I spent a week in Djibouti one Saturday night. They spoke French; I could manage. A woman (I suppose we could call her a private eye) sought Daffy Duck Hitler, who had reincarnated as a surprisingly creepy Lebanese teenager. He looked white. He spoke like someone’s idea of a 1990s inner city gangsta. The girls at his high school all hated him.

I am home again, but about to leave on a space ship. For some reason, Greg from work is the pilot. He wears some sort of coverall/spacesuit garb, and I don't know if he's about to rocket to another world or clean the toilets.

We're strapped down in our seats. It's dangerous to be loose during flight. Only the attendants can move about, and they must wear expensive black tights that cover all of their body, and recall more than a little the black Spider-man outfit. These suits allow them to move about safely while we warp through spacetime.

Some kid gets loose, endangering himself and everyone aboard. The attendants work fast, spraying him with the same substance which forms their black suits. It hardens into a ball, which will keep the little idiot immobilized and safe until we reach our destination.

The space station has been made from a yellowish metal.
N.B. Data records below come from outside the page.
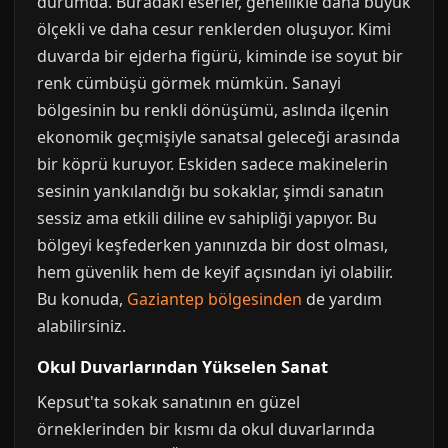
durumda. Buradaki eserler, genellikle daha büyük
ölçekli ve daha cesur renklerden oluşuyor. Kimi
duvarda bir ejderha figürü, kiminde ise soyut bir
renk cümbüşü görmek mümkün. Sanayi
bölgesinin bu renkli dönüşümü, aslında ilçenin
ekonomik geçmişiyle sanatsal geleceği arasında
bir köprü kuruyor. Eskiden sadece makinelerin
sesinin yankılandığı bu sokaklar, şimdi sanatın
sessiz ama etkili diline ev sahipliği yapıyor. Bu
bölgeyi keşfederken yanınızda bir dost olması,
hem güvenlik hem de keyif açısından iyi olabilir.
Bu konuda,
Gaziantep bölgesinden
de yardım
alabilirsiniz.
Okul Duvarlarından Yükselen Sanat
Kepsut'ta sokak sanatının en güzel
örneklerinden bir kısmı da okul duvarlarında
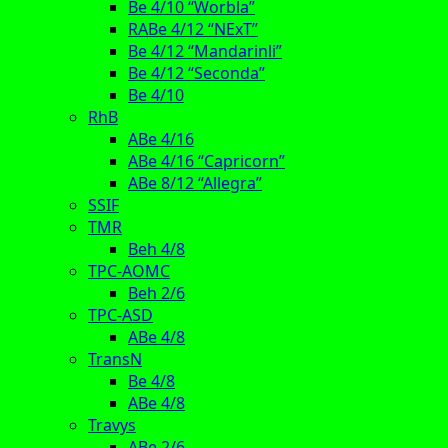
Be 4/10 “Worbla”
RABe 4/12 “NExT”
Be 4/12 “Mandarinli”
Be 4/12 “Seconda”
Be 4/10
RhB
ABe 4/16
ABe 4/16 “Capricorn”
ABe 8/12 “Allegra”
SSIF
TMR
Beh 4/8
TPC-AOMC
Beh 2/6
TPC-ASD
ABe 4/8
TransN
Be 4/8
ABe 4/8
Travys
ABe 2/6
From the docking bay, we can see that we're in orbit around a brilliant gas giant with many colorful moons. I feel like '’m viewing spherical rainbows against the endless night. The view briefly becomes an inverted lake with small mountains in the background, and then returns to space.
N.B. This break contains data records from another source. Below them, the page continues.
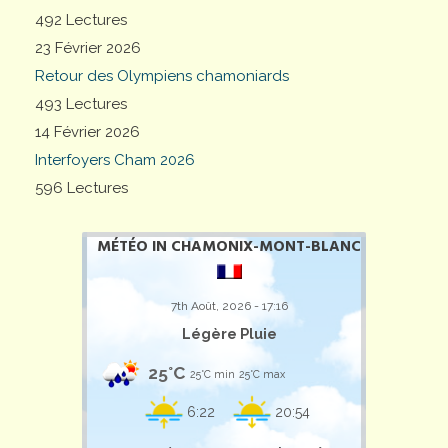
492 Lectures
23 Février 2026
Retour des Olympiens chamoniards
493 Lectures
14 Février 2026
Interfoyers Cham 2026
596 Lectures
MÉTÉO IN CHAMONIX-MONT-BLANC
7th Août, 2026 - 17:16
Légère Pluie
25°C
25°C min
25°C max
6:22
20:54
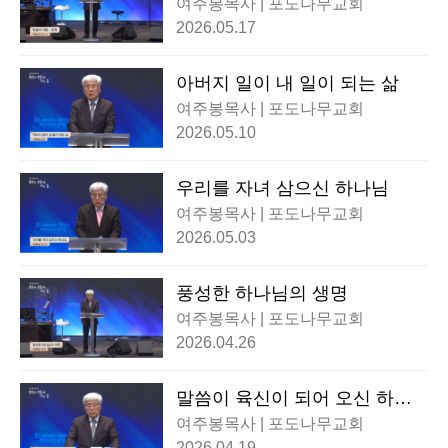
여주봉목사 | 포도나무교회
2026.05.17
아버지 일이 내 일이 되는 삶
여주봉목사 | 포도나무교회
2026.05.10
우리를 자녀 삼으신 하나님
여주봉목사 | 포도나무교회
2026.05.03
풍성한 하나님의 생명
여주봉목사 | 포도나무교회
2026.04.26
말씀이 육신이 되어 오신 하나
님
여주봉목사 | 포도나무교회
2026.04.19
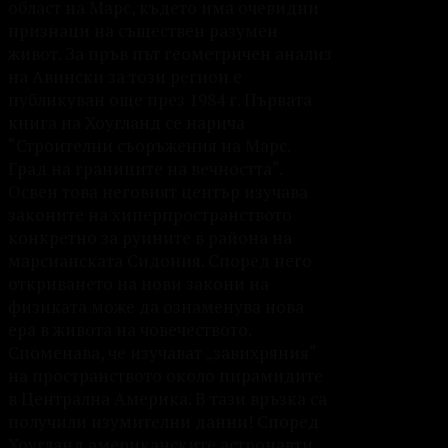
област на Марс, където има очевидни
признаци на съществен разумен
живот. За пръв път геометричен анализ
на Авински за този регион е
публикуван още през 1984 г. Първата
книга на Хоугланд се нарича
“Строителни съоръжения на Марс.
Град на границите на вечността“.
Освен това неговият център изучава
законите на хиперпространството
конкретно за руините в района на
марсианската Сидония. Според него
откриването на нови закони на
физиката може да ознаменува нова
ера в живота на човечеството.
Споменава, че изучават „завихряния“
на пространството около пирамидите
в Централна Америка. В тази връзка са
получили изумителни данни! Според
Хоугланд американските астронавти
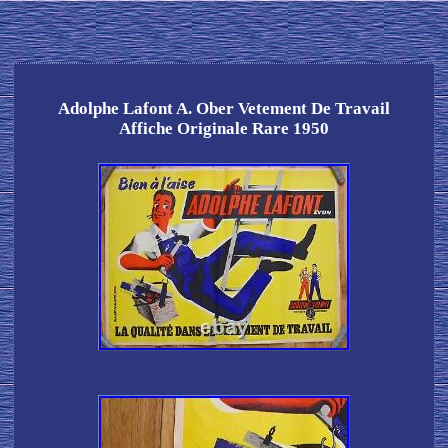
Adolphe Lafont A. Ober Vetement De Travail
Affiche Originale Rare 1950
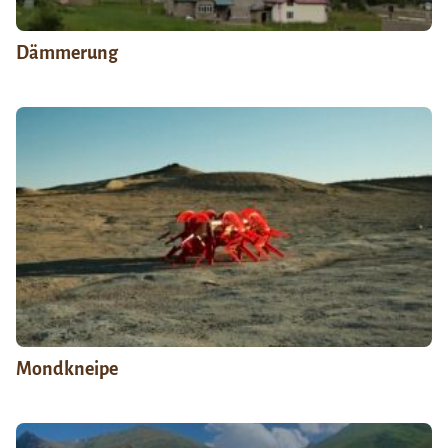
Dämmerung
Mondkneipe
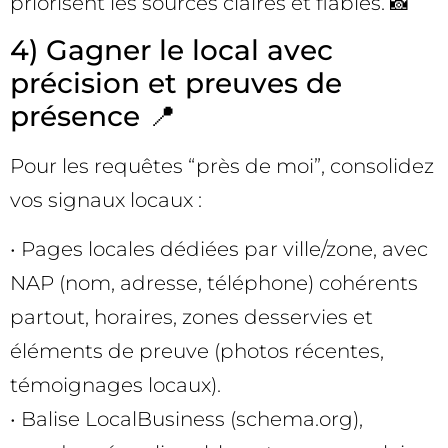
priorisent les sources claires et fiables. 📸
4) Gagner le local avec
précision et preuves de
présence 📍
Pour les requêtes “près de moi”, consolidez
vos signaux locaux :
• Pages locales dédiées par ville/zone, avec
NAP (nom, adresse, téléphone) cohérents
partout, horaires, zones desservies et
éléments de preuve (photos récentes,
témoignages locaux).
• Balise LocalBusiness (schema.org),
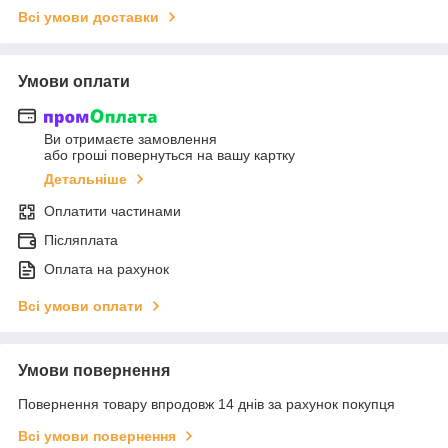
Всі умови доставки
Умови оплати
Ви отримаєте замовлення
або гроші повернуться на вашу картку
Детальніше
Оплатити частинами
Післяплата
Оплата на рахунок
Всі умови оплати
Умови повернення
Повернення товару впродовж 14 днів за рахунок покупця
Всі умови повернення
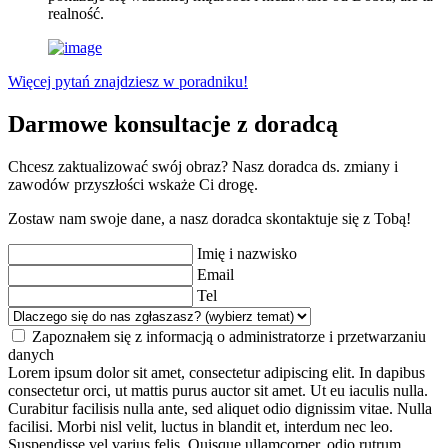
realność.
Więcej pytań znajdziesz w poradniku!
Darmowe konsultacje z doradcą
Chcesz zaktualizować swój obraz? Nasz doradca ds. zmiany i
zawodów przyszłości wskaże Ci drogę.
Zostaw nam swoje dane, a nasz doradca skontaktuje się z Tobą!
Imię i nazwisko
Email
Tel
Zapoznałem się z informacją o administratorze i przetwarzaniu
danych
Lorem ipsum dolor sit amet, consectetur adipiscing elit. In dapibus
consectetur orci, ut mattis purus auctor sit amet. Ut eu iaculis nulla.
Curabitur facilisis nulla ante, sed aliquet odio dignissim vitae. Nulla
facilisi. Morbi nisl velit, luctus in blandit et, interdum nec leo.
Suspendisse vel varius felis. Quisque ullamcorper, odio rutrum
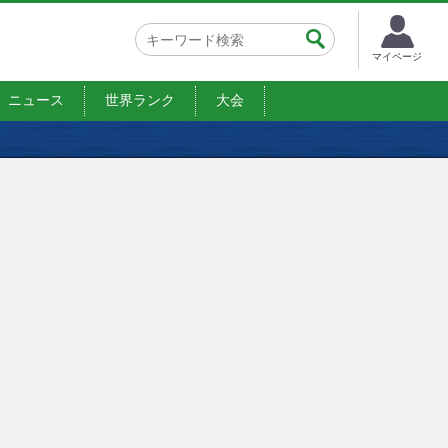
マイページ
ニュース
世界ランク
大会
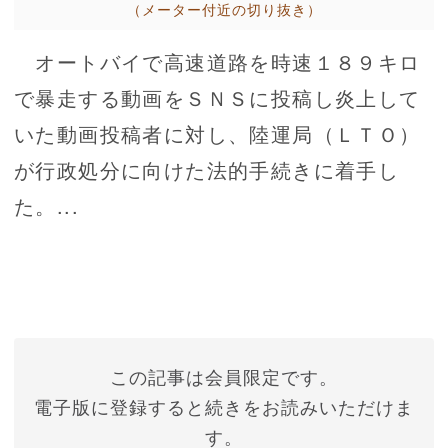
（メーター付近の切り抜き）
オートバイで高速道路を時速１８９キロ
で暴走する動画をＳＮＳに投稿し炎上して
いた動画投稿者に対し、陸運局（ＬＴＯ）
が行政処分に向けた法的手続きに着手し
た。...
この記事は会員限定です。
電子版に登録すると続きをお読みいただけま
す。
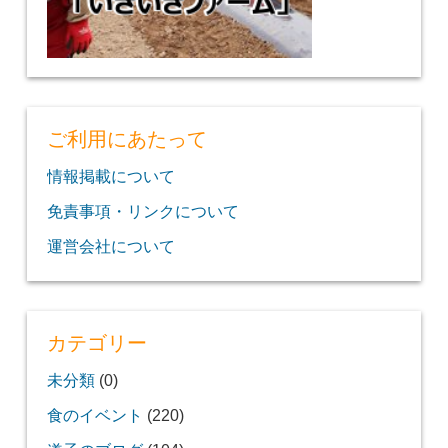
ご利用にあたって
情報掲載について
免責事項・リンクについて
運営会社について
カテゴリー
未分類
(0)
食のイベント
(220)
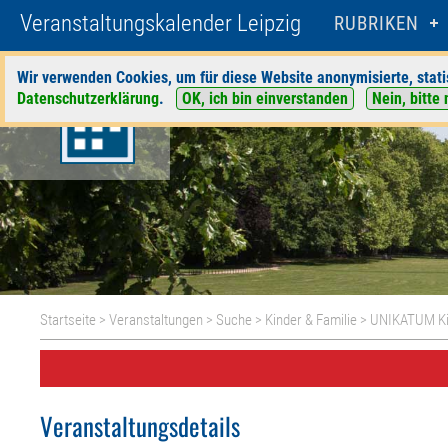
Veranstaltungskalender Leipzig
RUBRIKEN
Wir verwenden Cookies, um für diese Website anonymisierte, stati
Datenschutzerklärung
.
OK, ich bin einverstanden
Nein, bitte 
Startseite
>
Veranstaltungen
>
Suche
>
Kinder & Familie
>
UNIKATUM Ki
Veranstaltungsdetails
I stroll the corridors. The wealth and power of whoever built this station is evident. The corridors are needlessly wide, deliberately occupying space. I look down on the swimming pool, and then the library. Everyone can read pretty much everything on digital pads, but they have a library here, with rows of antique books.

Someone speaks of D-Wing. D-Wing is where the wildest parties happen, an endless hedonistic fest which nearly everyone who lives on this station visits at least once.

Back on earth, in some earlier time, perhaps the Great Depression, I head to a small town. I've been unfaithful, but not really. An ex who became an actress of no real fame was at the party. She leaned her head on my shoulder and rested it there and I let her. Her eyebrows left a mark. It made N sad, and I feel sad because of it. And now I'm driving to a small Depression-era town to meet with the Baldwin Sisters.

These aren't the ones from The Waltons. These spinsters have their heads together, and they're terribly involved in their community. I've been asked to bring them books, because they're putting together a library for their impoverished town. I've been told, I tell them, that this is the best place for a library. Daffy Duck Hitler said as much.

They're happy for the donations, but they correct me. "Daffy Duck Hitler," the one sister insists, "said the town's the best place for a library—for a shithole." She quotes this as though sipping tea, but it's clear they really don't like Daffy Duck Hitler. I'm pretty sour on the bloke about this point, too.

I look about. It's a nice little effort, set in the quaint house they've inherited. I tell them I'm glad I missed the full context of Daffy Duck Hitler's statement. Then again, I feel like I would have brought them the books anyway, crossed half the country to do so, just to spite Daffy Duck Hitler.

The sisters beam and take my books. Across the street, barefoot children eat homemade ice cream.